§ Assignment 1: In the article about Israeli weddings during the war, what organization does Doron Perez serve as executive chairman?
§ Assignment 2: Retype everything in the article about Israeli weddings from "Perez was shot" down to "plunged into despair.", keeping the wording unchanged.

Israelis are going forward with their weddings despite war and loss in their own families

Israel

TEL AVIV ((JEWISH REVIEW)) — Yonatan Perez was 10 days out from getting married when his world was torn apart.

Perez was shot in a battle with Hamas terrorists on Oct. 7 when they invaded near the kibbutz where he was stationed as a soldier. His brother Daniel Perez went missing in action, his tankmates all dead or abducted. Their country was plunged into despair.

And yet he stood with his bride Galya Landau under the chuppah as planned on the date set months prior, despite the pain felt by everyone who stood with them.

“We couldn’t really think about [the wedding] for the first few days, and with Yonatan injured, we didn’t quite know what to do,” Doron Perez, Yonatan’s father, told the Jewish Telegraphic Agency.

But five days after the attack, when Daniel was officially declared missing and it became clear that Yonatan would recover enough to return to his unit, the path forward became clear. Yonatan and Landau, whose family had been evacuated from their own kibbutz, wed at Yad Binyamin, where the Perez family lives, on Oct. 17.

Yonatan Perez and Galya Landau are wed at Yad Binyamin in Israel on Oct. 20, 2023. Perez was wounded in the Hamas attack on Oct. 7 and his brother was declared missing. (Courtesy Perez family)

“It wasn’t a difficult decision but it was difficult to go through the experience of the decision,” said Doron Perez, a rabbi and executive chairman of the Mizrachi World Movement. The wedding itself, he said, was “a happy event” despite the circumstances.

§ Entries provided:

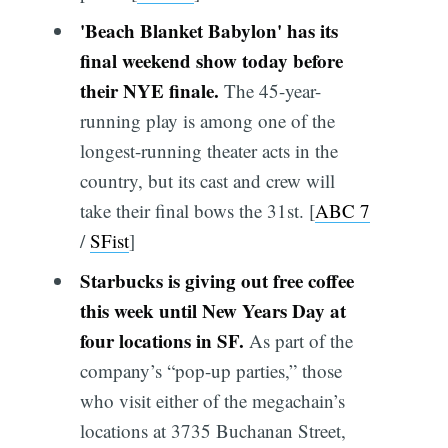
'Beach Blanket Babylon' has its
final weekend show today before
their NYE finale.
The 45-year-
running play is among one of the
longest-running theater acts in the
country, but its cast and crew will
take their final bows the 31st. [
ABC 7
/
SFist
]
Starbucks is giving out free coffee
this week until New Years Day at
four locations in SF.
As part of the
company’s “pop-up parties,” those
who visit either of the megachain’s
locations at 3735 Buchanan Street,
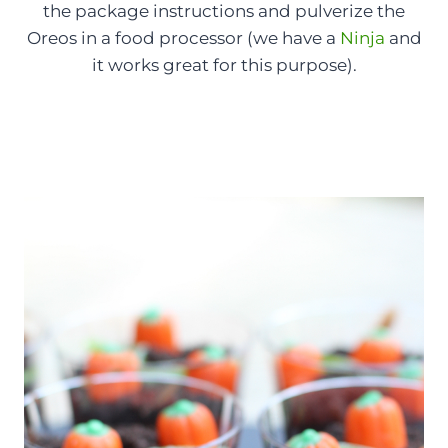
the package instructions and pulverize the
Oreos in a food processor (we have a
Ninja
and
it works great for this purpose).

...

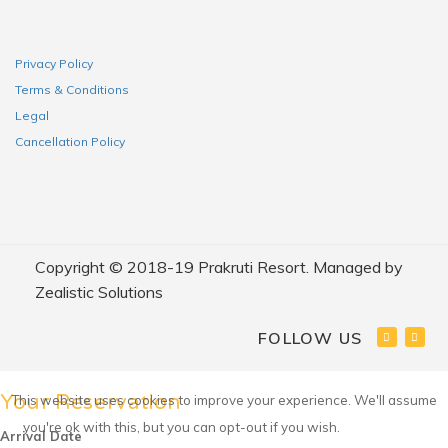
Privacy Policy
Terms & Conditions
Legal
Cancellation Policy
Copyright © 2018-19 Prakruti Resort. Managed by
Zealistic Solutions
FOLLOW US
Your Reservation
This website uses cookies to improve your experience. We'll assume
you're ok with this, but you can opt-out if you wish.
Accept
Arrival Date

==

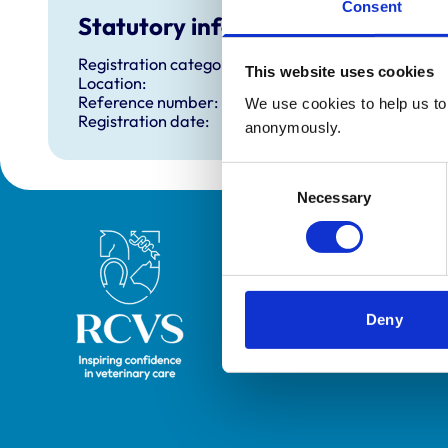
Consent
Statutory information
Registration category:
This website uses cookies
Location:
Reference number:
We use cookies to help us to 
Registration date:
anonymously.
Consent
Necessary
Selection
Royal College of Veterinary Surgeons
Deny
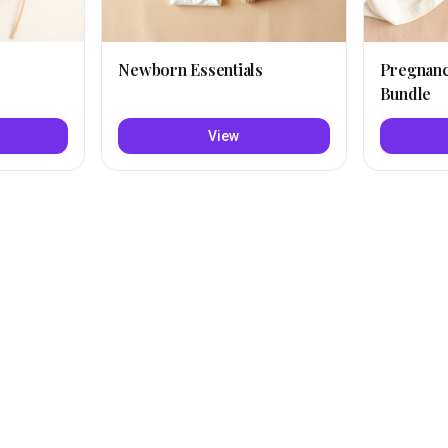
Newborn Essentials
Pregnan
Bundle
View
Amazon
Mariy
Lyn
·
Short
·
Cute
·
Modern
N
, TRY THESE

§ Response area 1: The Mizrachi World Movement.

§ Response area 2:
Perez was shot in a battle with Hamas terrorists on Oct. 7 when they invaded near the kibbutz where he was stationed as a soldier. His brother Daniel Perez went missing in action, his tankmates all dead or abducted. Their country was plunged into despair.